• _GIVEN RECORDS_:
_ _ _ _
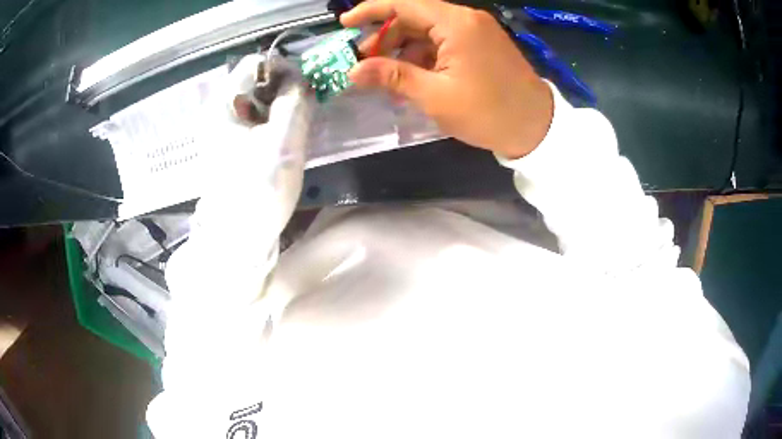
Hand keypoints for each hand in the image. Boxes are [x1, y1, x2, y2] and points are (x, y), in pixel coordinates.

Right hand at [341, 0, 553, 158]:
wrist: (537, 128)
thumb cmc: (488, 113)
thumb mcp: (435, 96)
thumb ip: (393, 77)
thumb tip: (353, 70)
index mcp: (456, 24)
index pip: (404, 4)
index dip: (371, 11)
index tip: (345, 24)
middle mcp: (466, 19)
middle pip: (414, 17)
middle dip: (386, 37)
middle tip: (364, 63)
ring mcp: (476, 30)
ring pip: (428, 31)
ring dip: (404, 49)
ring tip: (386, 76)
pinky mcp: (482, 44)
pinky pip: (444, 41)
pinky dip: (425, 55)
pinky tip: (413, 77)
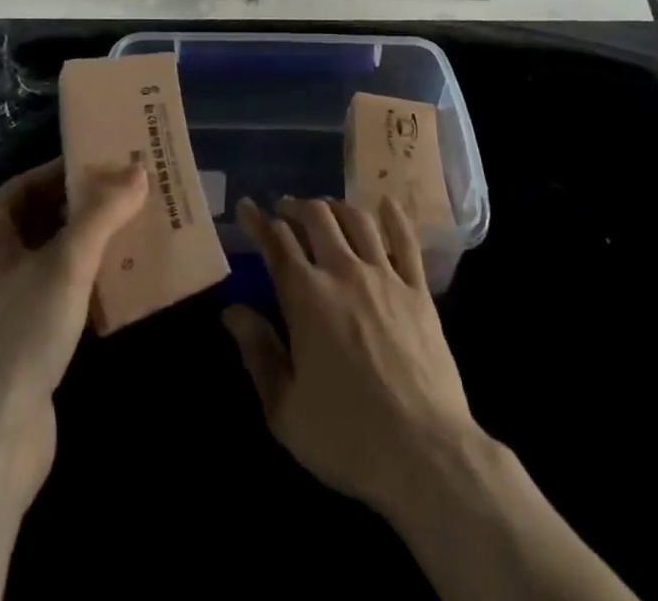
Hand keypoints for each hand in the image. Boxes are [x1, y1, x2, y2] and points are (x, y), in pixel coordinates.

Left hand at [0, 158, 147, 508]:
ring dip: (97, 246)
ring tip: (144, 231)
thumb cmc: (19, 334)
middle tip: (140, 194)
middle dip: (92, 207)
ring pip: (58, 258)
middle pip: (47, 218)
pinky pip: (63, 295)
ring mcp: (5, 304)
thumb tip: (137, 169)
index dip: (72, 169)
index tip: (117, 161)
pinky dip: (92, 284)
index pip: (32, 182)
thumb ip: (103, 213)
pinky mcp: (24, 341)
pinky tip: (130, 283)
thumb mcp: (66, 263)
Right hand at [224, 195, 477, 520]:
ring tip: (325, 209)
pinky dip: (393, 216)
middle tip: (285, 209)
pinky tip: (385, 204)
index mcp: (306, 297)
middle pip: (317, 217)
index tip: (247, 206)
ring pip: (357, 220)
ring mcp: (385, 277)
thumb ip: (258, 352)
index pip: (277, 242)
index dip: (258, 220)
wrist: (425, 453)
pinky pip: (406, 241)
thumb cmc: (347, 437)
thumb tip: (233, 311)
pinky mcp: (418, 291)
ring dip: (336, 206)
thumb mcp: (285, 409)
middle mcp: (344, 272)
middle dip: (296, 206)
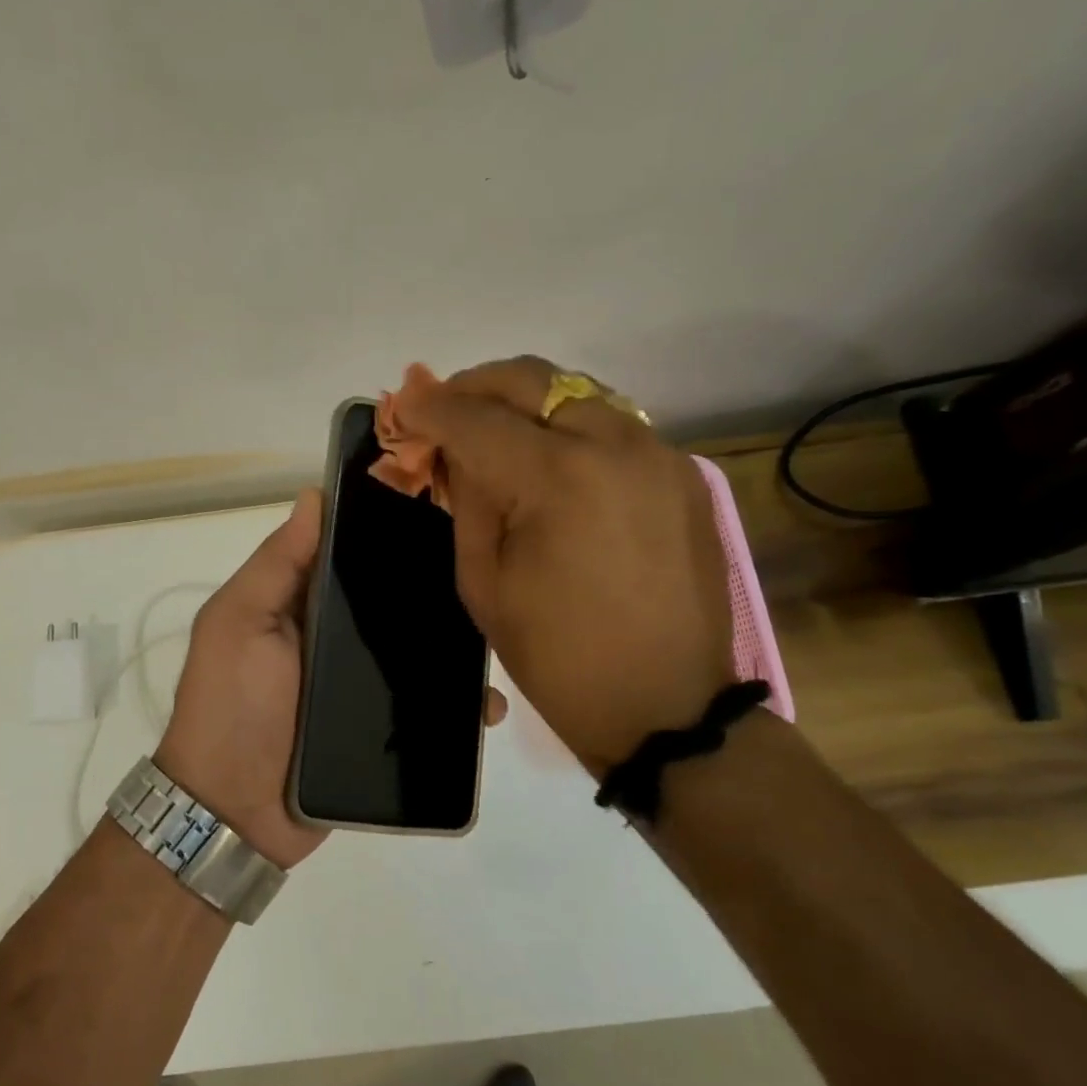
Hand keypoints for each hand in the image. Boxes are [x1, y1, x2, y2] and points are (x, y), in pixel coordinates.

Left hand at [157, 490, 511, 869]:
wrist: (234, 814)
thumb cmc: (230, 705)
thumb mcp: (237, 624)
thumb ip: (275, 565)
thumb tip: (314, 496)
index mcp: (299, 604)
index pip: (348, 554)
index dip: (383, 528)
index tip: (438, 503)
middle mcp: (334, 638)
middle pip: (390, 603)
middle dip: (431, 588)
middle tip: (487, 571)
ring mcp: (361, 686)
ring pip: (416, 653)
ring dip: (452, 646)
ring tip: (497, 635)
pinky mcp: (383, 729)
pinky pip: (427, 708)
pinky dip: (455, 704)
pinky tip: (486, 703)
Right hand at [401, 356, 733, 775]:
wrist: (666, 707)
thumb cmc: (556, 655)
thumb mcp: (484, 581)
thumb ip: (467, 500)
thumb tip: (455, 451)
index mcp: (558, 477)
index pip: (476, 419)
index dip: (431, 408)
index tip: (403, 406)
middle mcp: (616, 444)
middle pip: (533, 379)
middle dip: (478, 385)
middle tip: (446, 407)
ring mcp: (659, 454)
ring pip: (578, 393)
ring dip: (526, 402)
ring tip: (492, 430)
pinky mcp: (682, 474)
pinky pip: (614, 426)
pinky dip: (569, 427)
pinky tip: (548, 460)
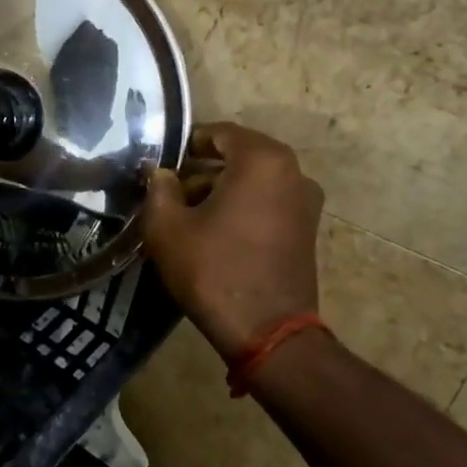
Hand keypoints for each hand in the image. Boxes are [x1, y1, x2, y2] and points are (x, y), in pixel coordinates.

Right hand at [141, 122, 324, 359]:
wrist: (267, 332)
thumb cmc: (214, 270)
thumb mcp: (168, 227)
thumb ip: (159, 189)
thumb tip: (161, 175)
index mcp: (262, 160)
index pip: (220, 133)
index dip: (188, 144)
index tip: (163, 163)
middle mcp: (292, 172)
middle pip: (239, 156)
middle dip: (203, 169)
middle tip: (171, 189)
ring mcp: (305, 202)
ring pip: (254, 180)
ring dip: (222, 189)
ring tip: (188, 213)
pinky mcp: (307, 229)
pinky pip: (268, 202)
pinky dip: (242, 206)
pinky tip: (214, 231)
_ _ _ _
• _WHAT THIS TASK INVOLVES_:
Each record has to be set down verbatim, and the pictures must not appear in the copy.

• _EXPECTED ANSWER_:
Hand keypoints for each hand in the image. Boxes are [x1, y1, x2, y2] and points are (x, y), in pixel coordinates.

Right hand at [341, 0, 553, 158]:
wrist: (537, 128)
thumb cmc: (488, 113)
thumb mcp: (435, 96)
thumb ip: (393, 77)
thumb tip: (353, 70)
index mcp: (456, 24)
index pip: (404, 4)
index dip: (371, 11)
index tip: (345, 24)
middle mcp: (466, 19)
middle pip: (414, 17)
middle dip: (386, 37)
middle tip: (364, 63)
ring mcp: (476, 30)
ring pip: (428, 31)
ring dip: (404, 49)
ring tip: (386, 76)
pinky mcp: (482, 44)
pinky pip: (444, 41)
pinky dip: (425, 55)
pinky tip: (413, 77)
Hand keypoints for each hand in the image. Boxes are [x1, y1, x2, y2] and points are (x, y), in pixel coordinates.

Left hand at [0, 158, 147, 508]:
ring dip: (97, 246)
ring tip: (144, 231)
thumb cmc: (19, 334)
middle tip: (140, 194)
middle dip: (92, 207)
ring pip: (58, 258)
middle pip: (47, 218)
pinky pip: (63, 295)
ring mcp: (5, 304)
thumb tip: (137, 169)
index dip: (72, 169)
index tip: (117, 161)
pinky dip: (92, 284)
index pip: (32, 182)
thumb ip: (103, 213)
pinky mcp: (24, 341)
pinky tip: (130, 283)
thumb mcp: (66, 263)
Right hand at [224, 195, 477, 520]:
ring tip: (325, 209)
pinky dip: (393, 216)
middle tip: (285, 209)
pinky tip: (385, 204)
index mcp: (306, 297)
middle pip: (317, 217)
index tip: (247, 206)
ring pip: (357, 220)
ring mcp: (385, 277)
thumb ip: (258, 352)
index pip: (277, 242)
index dip: (258, 220)
wrist: (425, 453)
pinky pip: (406, 241)
thumb cmc: (347, 437)
thumb tip: (233, 311)
pinky mcp: (418, 291)
ring dip: (336, 206)
thumb mcp: (285, 409)
middle mcp: (344, 272)
middle dip: (296, 206)
Hand keypoints for each hand in the image. Boxes are [x1, y1, x2, y2] and points are (x, y), in pixel coordinates.

Left hand at [157, 490, 511, 869]:
wrist: (234, 814)
thumb cmc: (230, 705)
thumb mcp: (237, 624)
thumb ip: (275, 565)
thumb tip: (314, 496)
index mcp: (299, 604)
index pip: (348, 554)
index dip: (383, 528)
index tip: (438, 503)
middle mcp: (334, 638)
middle pip: (390, 603)
middle dip: (431, 588)
middle tip: (487, 571)
ring mcp: (361, 686)
ring pip: (416, 653)
ring dip: (452, 646)
ring tip: (497, 635)
pinky mcp: (383, 729)
pinky pip: (427, 708)
pinky dip: (455, 704)
pinky tip: (486, 703)
Right hand at [401, 356, 733, 775]:
wrist: (666, 707)
thumb cmc: (556, 655)
thumb mcp: (484, 581)
thumb ip: (467, 500)
thumb tip: (455, 451)
index mcp: (558, 477)
index pip: (476, 419)
index dip: (431, 408)
index tip: (403, 406)
middle mcp: (616, 444)
middle pip: (533, 379)
middle dip: (478, 385)
middle tip: (446, 407)
ring mcp: (659, 454)
ring pip: (578, 393)
ring dip: (526, 402)
ring tip: (492, 430)
pinky mcp: (682, 474)
pinky pip: (614, 426)
pinky dip: (569, 427)
pinky tip: (548, 460)
Hand keypoints for each hand in the image. Boxes are [x1, y1, x2, y2] and points are (x, y), in pixel coordinates.

Right hand at [141, 122, 324, 359]:
wrist: (267, 332)
thumb cmc: (214, 270)
thumb mcp: (168, 227)
thumb ip: (159, 189)
thumb tip: (161, 175)
index mcp: (262, 160)
index pip: (220, 133)
index dip: (188, 144)
index tip: (163, 163)
middle mcp: (292, 172)
middle pip: (239, 156)
middle dip: (203, 169)
middle tip: (171, 189)
ring mcp: (305, 202)
ring pip: (254, 180)
ring dip: (222, 189)
ring tip: (188, 213)
pinky mcp: (307, 229)
pinky pip: (268, 202)
pinky dip: (242, 206)
pinky tip: (214, 231)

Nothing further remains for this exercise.